# Task details
Make an exact copy, from the records below, of the lines from the line containing "made in a distillery" to the line containing "TRANSMISSION", both lines included, excluding pictures.
----- Provided data
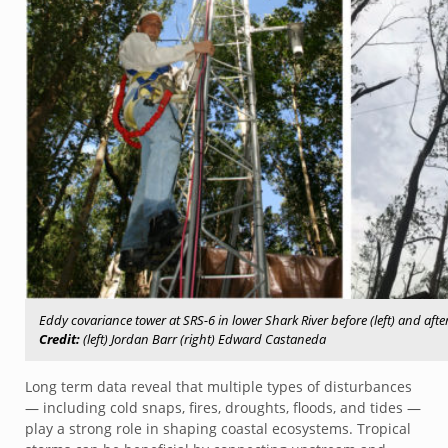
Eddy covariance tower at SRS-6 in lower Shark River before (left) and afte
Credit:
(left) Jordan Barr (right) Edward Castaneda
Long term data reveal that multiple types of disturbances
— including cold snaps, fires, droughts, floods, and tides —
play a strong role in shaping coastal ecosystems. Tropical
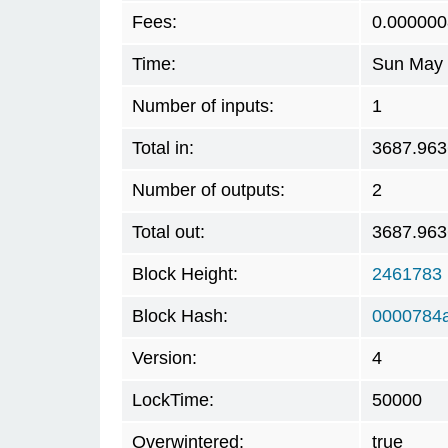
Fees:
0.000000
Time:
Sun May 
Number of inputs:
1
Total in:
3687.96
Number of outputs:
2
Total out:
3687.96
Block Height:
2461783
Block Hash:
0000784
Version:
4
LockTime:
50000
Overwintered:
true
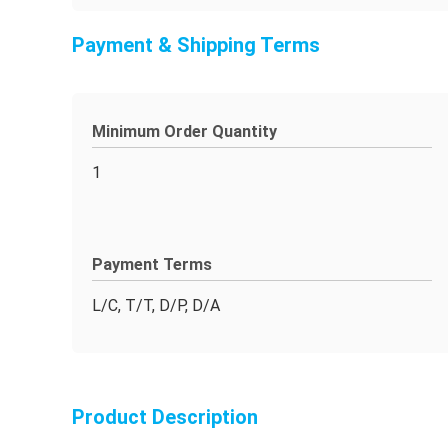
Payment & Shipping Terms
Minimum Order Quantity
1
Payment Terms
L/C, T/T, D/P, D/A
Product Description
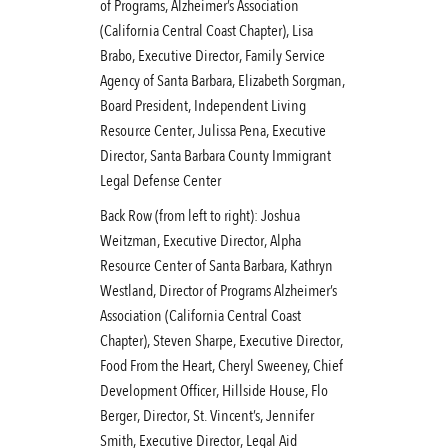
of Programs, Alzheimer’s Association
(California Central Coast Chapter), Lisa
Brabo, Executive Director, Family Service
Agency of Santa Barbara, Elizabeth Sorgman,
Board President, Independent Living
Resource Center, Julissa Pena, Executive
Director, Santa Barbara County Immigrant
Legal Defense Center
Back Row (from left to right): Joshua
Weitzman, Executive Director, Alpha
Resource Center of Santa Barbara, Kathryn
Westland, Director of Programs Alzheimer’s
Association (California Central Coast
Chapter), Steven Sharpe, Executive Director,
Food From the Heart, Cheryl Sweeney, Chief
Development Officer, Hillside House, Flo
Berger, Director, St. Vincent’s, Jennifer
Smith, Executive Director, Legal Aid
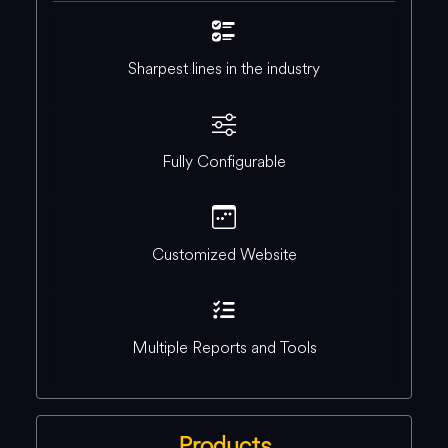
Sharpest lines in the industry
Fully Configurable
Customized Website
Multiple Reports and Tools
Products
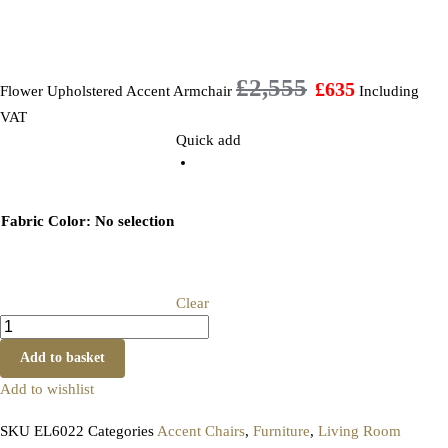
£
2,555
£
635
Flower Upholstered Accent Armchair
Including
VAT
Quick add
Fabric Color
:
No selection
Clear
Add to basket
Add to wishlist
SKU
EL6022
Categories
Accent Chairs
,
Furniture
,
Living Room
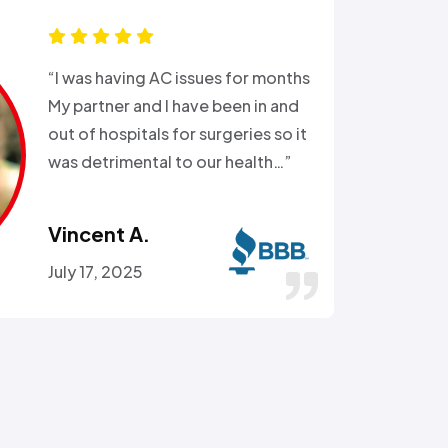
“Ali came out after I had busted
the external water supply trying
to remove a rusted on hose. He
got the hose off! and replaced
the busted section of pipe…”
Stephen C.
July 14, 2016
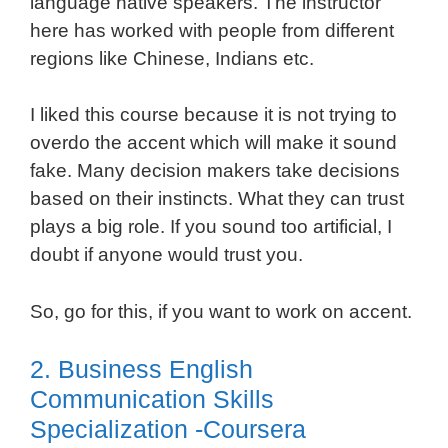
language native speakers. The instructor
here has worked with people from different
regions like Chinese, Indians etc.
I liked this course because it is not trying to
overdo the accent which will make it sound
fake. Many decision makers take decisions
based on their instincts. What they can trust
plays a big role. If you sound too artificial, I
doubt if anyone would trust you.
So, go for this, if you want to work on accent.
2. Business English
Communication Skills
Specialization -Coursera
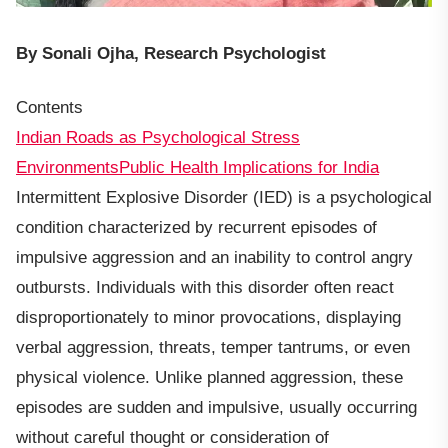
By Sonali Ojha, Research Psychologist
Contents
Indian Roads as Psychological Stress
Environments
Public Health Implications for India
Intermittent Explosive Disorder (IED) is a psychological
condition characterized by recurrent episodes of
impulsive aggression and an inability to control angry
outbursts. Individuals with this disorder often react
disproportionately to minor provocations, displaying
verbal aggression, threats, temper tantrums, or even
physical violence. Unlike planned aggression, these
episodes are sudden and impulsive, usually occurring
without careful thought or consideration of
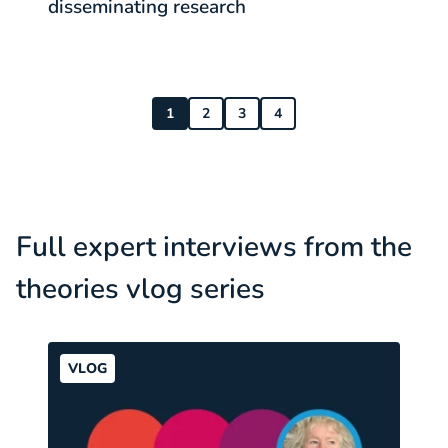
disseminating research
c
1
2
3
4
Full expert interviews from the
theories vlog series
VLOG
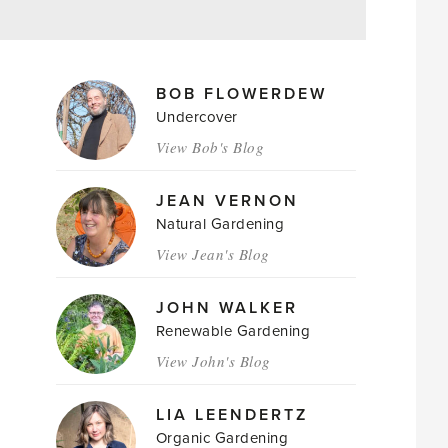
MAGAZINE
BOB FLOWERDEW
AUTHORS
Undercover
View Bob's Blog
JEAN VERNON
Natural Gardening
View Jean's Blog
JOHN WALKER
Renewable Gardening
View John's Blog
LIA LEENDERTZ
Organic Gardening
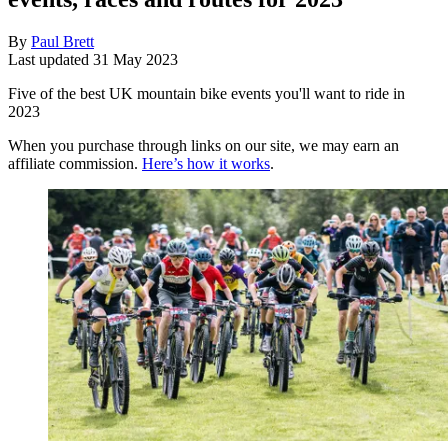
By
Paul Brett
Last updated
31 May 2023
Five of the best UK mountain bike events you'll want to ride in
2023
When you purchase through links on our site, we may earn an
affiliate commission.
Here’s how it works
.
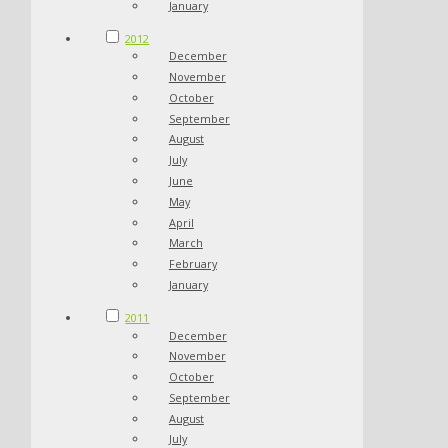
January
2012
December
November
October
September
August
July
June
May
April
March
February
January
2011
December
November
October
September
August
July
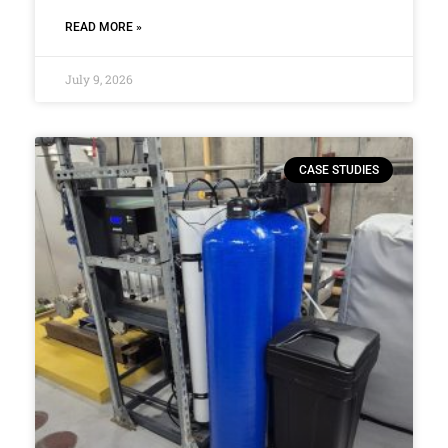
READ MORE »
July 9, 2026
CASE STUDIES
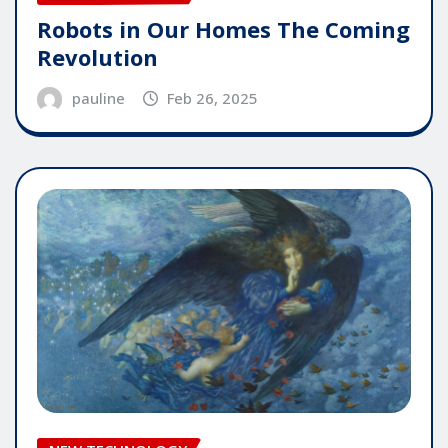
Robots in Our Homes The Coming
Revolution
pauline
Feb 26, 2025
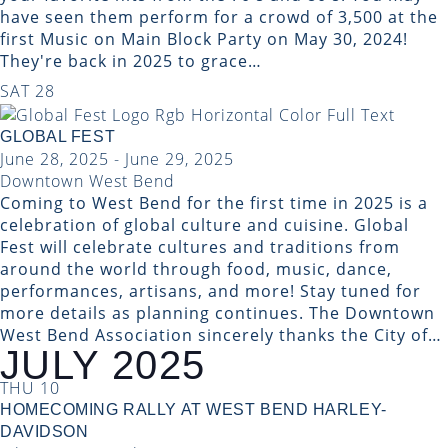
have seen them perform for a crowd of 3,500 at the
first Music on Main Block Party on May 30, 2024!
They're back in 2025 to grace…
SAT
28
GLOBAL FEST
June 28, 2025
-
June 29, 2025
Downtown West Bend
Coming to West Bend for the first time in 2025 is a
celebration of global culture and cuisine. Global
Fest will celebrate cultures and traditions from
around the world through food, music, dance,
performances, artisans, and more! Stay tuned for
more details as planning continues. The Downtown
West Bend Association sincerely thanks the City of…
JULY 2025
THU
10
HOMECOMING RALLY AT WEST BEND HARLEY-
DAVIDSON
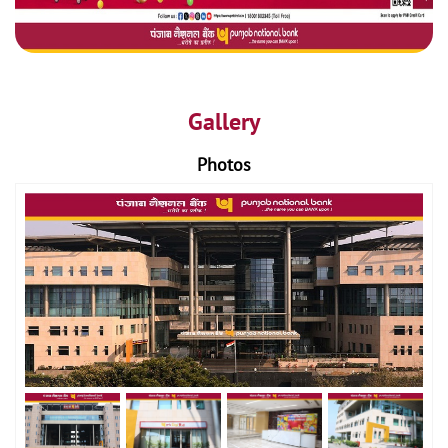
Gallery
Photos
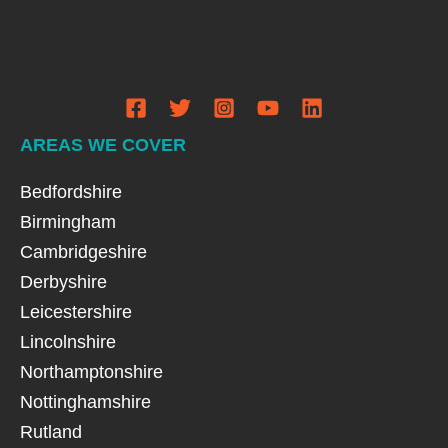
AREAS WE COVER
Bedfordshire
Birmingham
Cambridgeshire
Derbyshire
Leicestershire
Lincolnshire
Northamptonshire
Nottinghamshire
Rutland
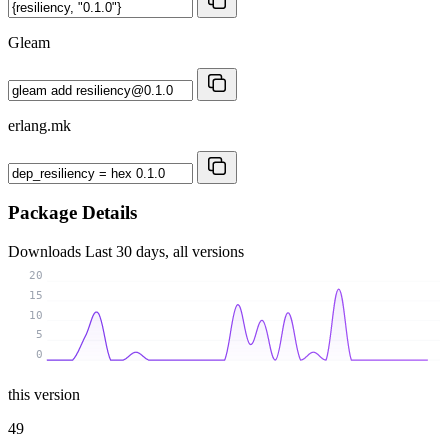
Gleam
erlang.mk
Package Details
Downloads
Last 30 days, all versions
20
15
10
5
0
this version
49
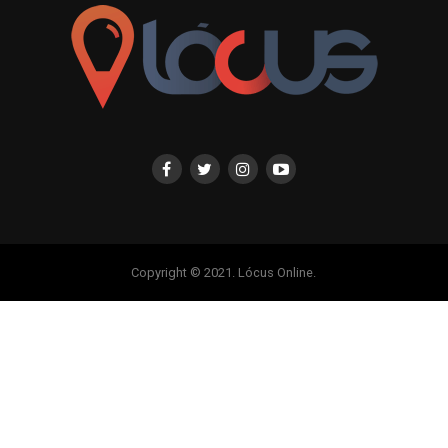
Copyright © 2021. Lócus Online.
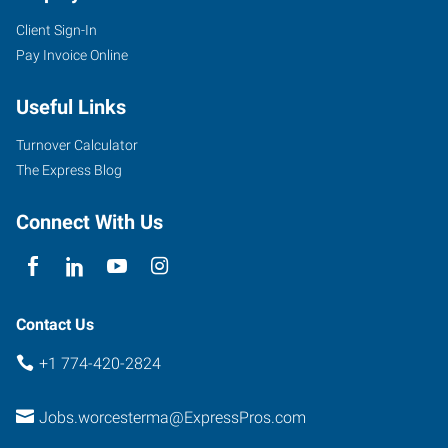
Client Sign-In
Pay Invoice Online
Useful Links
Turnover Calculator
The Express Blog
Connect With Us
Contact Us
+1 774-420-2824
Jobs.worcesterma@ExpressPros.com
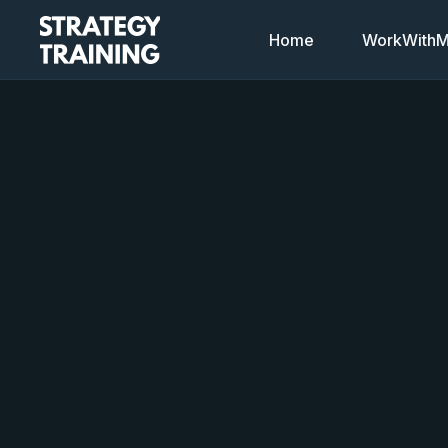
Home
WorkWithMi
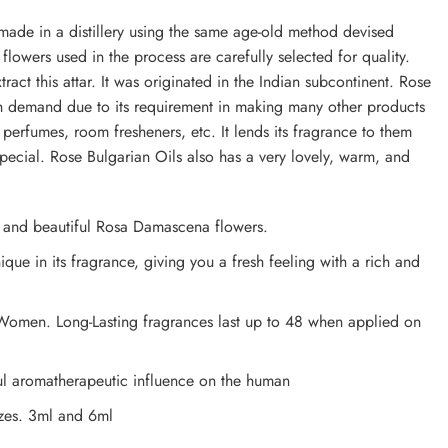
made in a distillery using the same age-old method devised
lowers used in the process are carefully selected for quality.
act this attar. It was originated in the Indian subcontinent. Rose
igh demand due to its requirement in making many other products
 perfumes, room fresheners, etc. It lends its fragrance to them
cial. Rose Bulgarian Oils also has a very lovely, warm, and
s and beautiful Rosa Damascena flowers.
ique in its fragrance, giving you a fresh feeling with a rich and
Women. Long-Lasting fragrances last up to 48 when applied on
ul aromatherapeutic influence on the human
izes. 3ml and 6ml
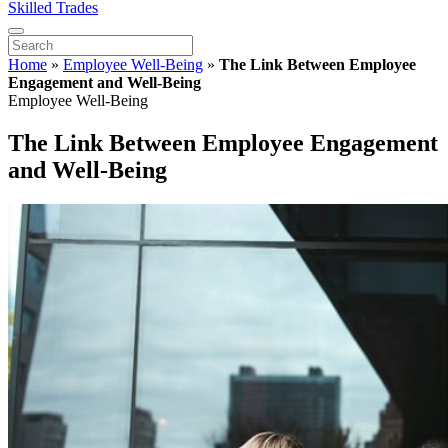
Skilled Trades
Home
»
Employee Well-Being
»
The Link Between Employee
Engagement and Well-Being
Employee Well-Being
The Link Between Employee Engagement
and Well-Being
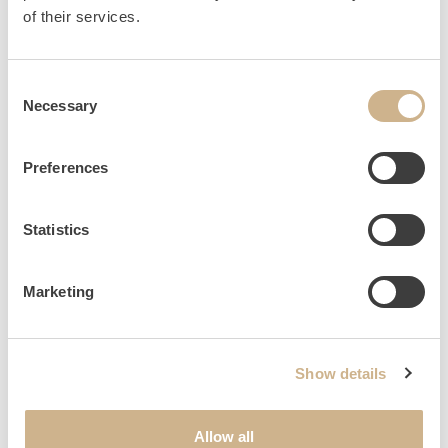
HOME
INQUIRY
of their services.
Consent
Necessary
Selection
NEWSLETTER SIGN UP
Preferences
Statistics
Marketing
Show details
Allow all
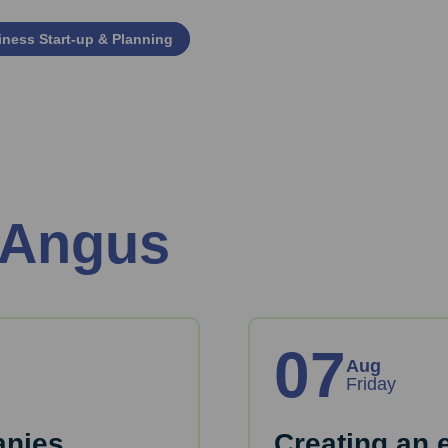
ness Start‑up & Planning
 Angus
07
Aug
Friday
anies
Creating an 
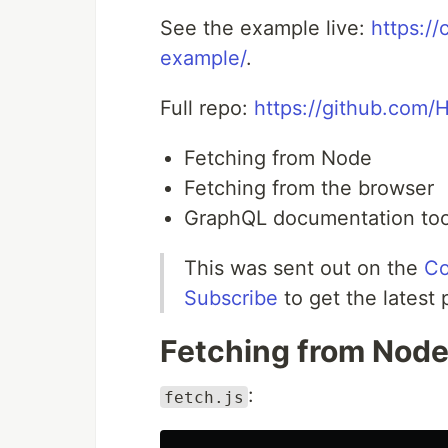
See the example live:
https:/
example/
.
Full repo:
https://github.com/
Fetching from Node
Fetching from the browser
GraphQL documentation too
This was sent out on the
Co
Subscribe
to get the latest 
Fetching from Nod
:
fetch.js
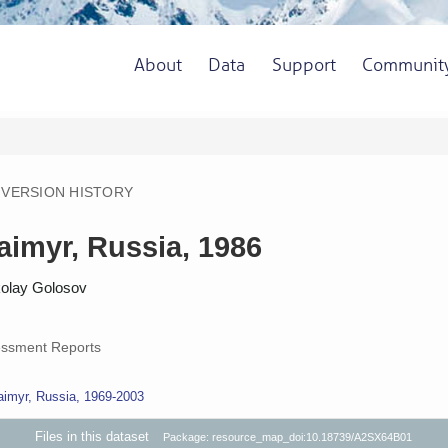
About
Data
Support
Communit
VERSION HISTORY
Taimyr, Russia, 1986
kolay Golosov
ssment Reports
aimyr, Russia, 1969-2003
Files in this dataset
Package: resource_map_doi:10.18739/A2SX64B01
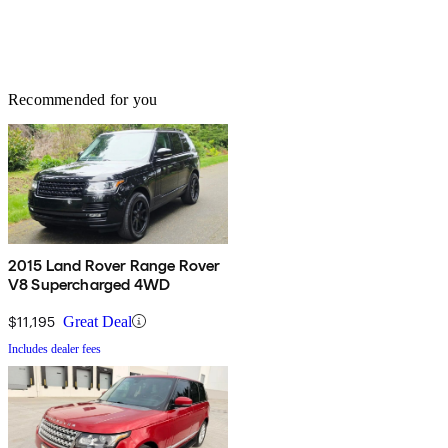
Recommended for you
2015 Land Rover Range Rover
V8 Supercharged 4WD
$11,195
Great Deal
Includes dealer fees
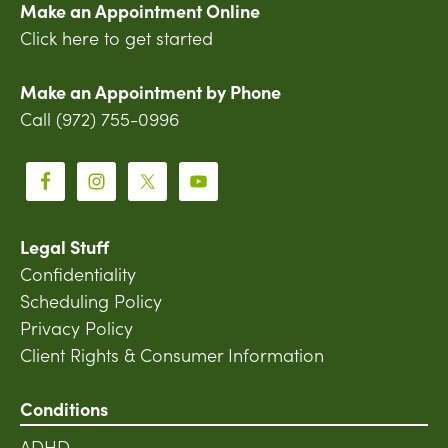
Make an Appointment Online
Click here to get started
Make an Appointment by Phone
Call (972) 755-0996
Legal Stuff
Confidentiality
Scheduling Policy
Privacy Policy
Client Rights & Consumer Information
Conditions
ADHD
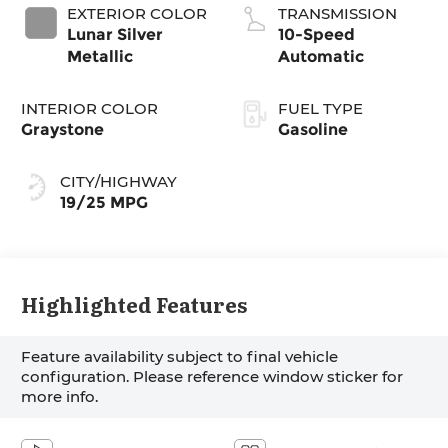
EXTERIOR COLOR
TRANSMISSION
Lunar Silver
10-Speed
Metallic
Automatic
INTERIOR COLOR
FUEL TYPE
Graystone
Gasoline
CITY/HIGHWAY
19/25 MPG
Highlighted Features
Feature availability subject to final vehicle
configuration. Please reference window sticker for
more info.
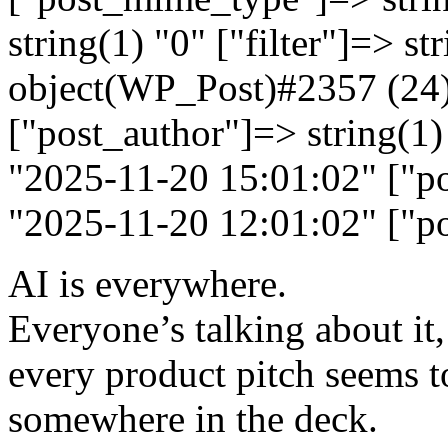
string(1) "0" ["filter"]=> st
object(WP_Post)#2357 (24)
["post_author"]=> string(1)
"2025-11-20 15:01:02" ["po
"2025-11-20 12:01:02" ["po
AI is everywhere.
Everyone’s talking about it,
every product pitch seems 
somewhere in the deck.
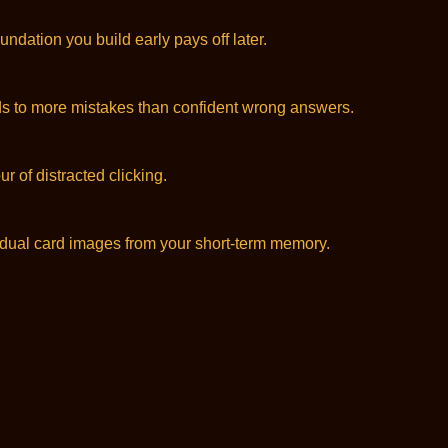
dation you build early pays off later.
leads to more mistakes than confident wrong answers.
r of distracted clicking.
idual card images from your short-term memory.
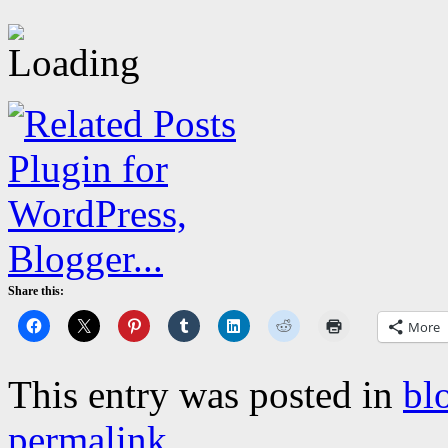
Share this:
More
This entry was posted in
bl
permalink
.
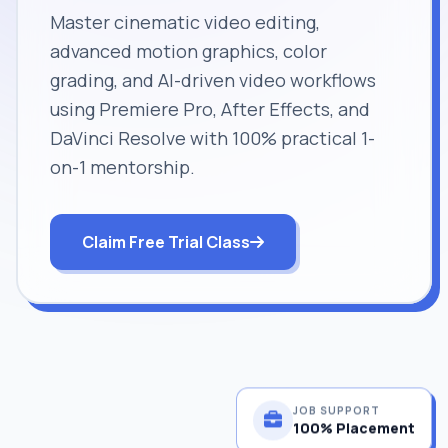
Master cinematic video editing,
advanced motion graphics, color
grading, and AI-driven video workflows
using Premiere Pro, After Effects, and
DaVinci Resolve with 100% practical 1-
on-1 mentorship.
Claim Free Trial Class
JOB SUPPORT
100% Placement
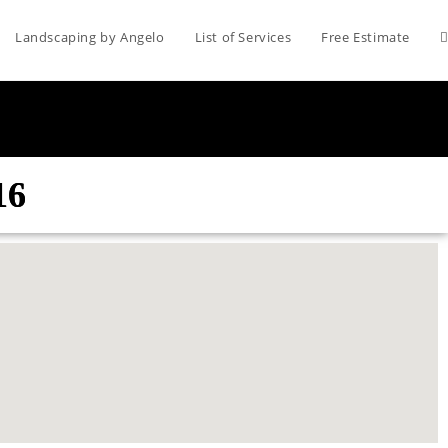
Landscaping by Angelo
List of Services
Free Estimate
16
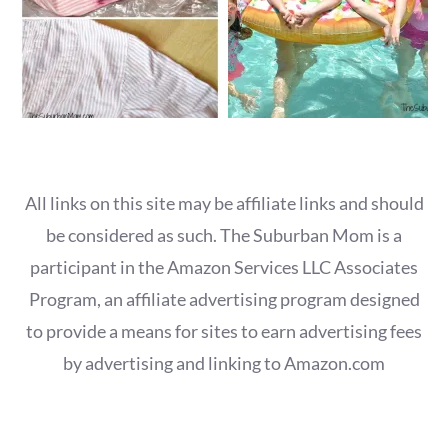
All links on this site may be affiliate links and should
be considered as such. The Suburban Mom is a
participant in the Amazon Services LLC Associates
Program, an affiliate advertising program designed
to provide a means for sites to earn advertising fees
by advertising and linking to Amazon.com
----------
# Exercise answer
made in a distillery using the same age-old method devised
lowers used in the process are carefully selected for quality.
act this attar. It was originated in the Indian subcontinent. Rose
igh demand due to its requirement in making many other products
 perfumes, room fresheners, etc. It lends its fragrance to them
cial. Rose Bulgarian Oils also has a very lovely, warm, and
s and beautiful Rosa Damascena flowers.
ique in its fragrance, giving you a fresh feeling with a rich and
Women. Long-Lasting fragrances last up to 48 when applied on
ul aromatherapeutic influence on the human
izes. 3ml and 6ml
Skilled Trades
Home
»
Employee Well-Being
»
The Link Between Employee
Engagement and Well-Being
Employee Well-Being
The Link Between Employee Engagement
and Well-Being
HOME
INQUIRY
of their services.
Consent
Necessary
Selection
NEWSLETTER SIGN UP
Preferences
Statistics
Marketing
Show details
Allow all
ness Start‑up & Planning
 Angus
07
Aug
Friday
anies
Creating an 
See the example live:
https:/
example/
.
Full repo:
https://github.com/
Fetching from Node
Fetching from the browser
GraphQL documentation too
This was sent out on the
Co
Subscribe
to get the latest 
Fetching from Nod
:
fetch.js
About
Data
Support
Communit
VERSION HISTORY
Taimyr, Russia, 1986
kolay Golosov
ssment Reports
aimyr, Russia, 1969-2003
Files in this dataset
Package: resource_map_doi:10.18739/A2SX64B01
Recommended for you
2015 Land Rover Range Rover
V8 Supercharged 4WD
$11,195
Great Deal
Includes dealer fees
Make an Appointment Online
Click here to get started
Make an Appointment by Phone
Call (972) 755-0996
Legal Stuff
Confidentiality
Scheduling Policy
Privacy Policy
Client Rights & Consumer Information
Conditions
ADHD
EXTERIOR COLOR
TRANSMISSION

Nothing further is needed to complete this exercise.